Le 25 mars dernier, Soumaïla Cissé, chef de file de l’opposition malienne, a été enlevé entre Sarefara et Koumaira (Niafunké, Tombouctou) alors qu’il était en campagne pour le 1er des élections législatives, tenu le 29 mars. Deuxième personnalité politique du pays, son enlèvement est une gifle pour la République, estime le blogueur Aliou Diallo.
Arrivé deuxième au second tour des élections présidentielles de juillet-août 2018, face à Ibrahim Boubacar Keita, candidat à sa propre succession, Soumaïla Cissé est un ingénieur-informaticien de profession. Il a été président de l’Union économique monétaire ouest-africaine (UEMOA, 2004-2011) et plusieurs fois ministre : des Finances en 1993, des Finances et du Commerce en 1994, de nouveau ministre des Finances en 1997 et ministre de l’Équipement, de l’Aménagement du Territoire, de l’Environnement et de l’Urbanisme en 2000. Le principal opposant malien est une personnalité d’envergure régionale voire internationale.
Depuis le début de la crise sécuritaire que traverse le Mali, l’enlèvement d’une personnalité de cette envergure est unique et sans précédent. A ce jour, aucune revendication n’a été faite depuis son enlèvement le 25 mars. Les groupes terroristes, affiliés au Groupe de soutien à l’islam et aux musulmans (GSIM) et opérant dans le sud-ouest de la région de Tombouctou, sont montrés du doigt. Mais, à l’heure actuelle, nous ne savons pas avec exactitude qui sont les ravisseurs de M. Soumaïla Cisse et quelles en sont les motivations. Une seule évidence : cet enlèvement de Soumaïla Cissé est la preuve, si besoin était, de la mauvaise foi des leaders « djihadistes » maliens du Groupe de soutien à l’islam et aux musulmans (GSIM) avec laquel le principe d’un dialogue a été accepté par le gouvernement malien.
Le Président Keïta, dans une interview accordée à la chaîne de télévision France 24, a annoncé les bonnes dispositions manifestées par le gouvernement d’ouvrir un dialogue avec les leaders des groupes, et le leader du Groupe de soutien à l’islam et aux musulmans (GSIM), Iyad Ag Ghaly, a fait un communiqué le 8 mars 2020 pour déclarer que son groupe acceptait « de dialogue avec Bamako sans conditions préalables en application de la volonté populaire, notamment celle manifestée par la population pour exiger la fin de l’occupation française ».

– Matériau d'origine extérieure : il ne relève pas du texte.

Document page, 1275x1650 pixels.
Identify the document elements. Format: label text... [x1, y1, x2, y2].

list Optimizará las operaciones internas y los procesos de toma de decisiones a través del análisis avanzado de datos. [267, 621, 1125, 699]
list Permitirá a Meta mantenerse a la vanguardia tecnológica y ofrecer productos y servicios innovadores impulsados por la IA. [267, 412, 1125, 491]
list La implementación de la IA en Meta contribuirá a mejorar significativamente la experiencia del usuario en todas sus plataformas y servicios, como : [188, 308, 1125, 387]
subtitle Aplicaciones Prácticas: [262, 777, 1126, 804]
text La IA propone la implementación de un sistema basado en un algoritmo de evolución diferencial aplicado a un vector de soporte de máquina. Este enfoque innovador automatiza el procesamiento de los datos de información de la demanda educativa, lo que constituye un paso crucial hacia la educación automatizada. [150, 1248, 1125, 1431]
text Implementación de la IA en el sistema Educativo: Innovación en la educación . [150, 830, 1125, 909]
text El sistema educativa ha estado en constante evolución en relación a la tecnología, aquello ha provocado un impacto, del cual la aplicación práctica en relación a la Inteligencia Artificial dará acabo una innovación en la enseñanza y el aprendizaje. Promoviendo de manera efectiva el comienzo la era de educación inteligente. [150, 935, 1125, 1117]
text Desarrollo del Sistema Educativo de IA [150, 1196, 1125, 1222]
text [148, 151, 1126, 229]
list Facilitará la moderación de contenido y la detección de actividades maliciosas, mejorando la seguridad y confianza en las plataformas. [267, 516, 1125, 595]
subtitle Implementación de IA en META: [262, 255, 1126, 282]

Le centre et le nord du Mali sont aujourd’hui un terrain de jeu pour les groupes djihadistes. L’Accord pour la paix et la réconciliation nationale, issu du processus d’Alger et signé en 2015, n’a pas donné les résultats escomptés : cinq ans après sa signature, le bilan est des plus mitigés. Pire, certains groupes armés signataires sont soupçonnés d’avoir des accointances avec les groupes djihadistes. Un récent rapport de l’Institut d’études de sécurité (ISS, décembre 2019) intitulé « Extrémisme violent, criminalité organisée et conflits locaux dans le Liptako-Gourma » a mis en évidence les liens existant entre les groupes ex-indépendantistes rendus « fréquentables » par l’Accord pour la paix et les groupes extrémistes violents. Ces affirmations peuvent être corroborées par la quasi-inexistence d’affrontements entre les groupes djihadistes et les groupes armés ex-indépendantistes. Cette situation d’insécurité génralisée a, sans nul doute, facilité l’enlèvement et la séquestration du chef de l’opposition malienne, Soumaïla Cissé mais aussi de tous les autres otages.
En plus de la cellule de crise de son parti politique Union pour la république et la démocratie (URD), L’État a mis en place une cellule de crise parallèle présidée par l’ancien Premier ministre, Ousmane Issoufi Maïga, un proche M. Cissé. Cette situation est une vraie honte et une belle « gifle » pour la République.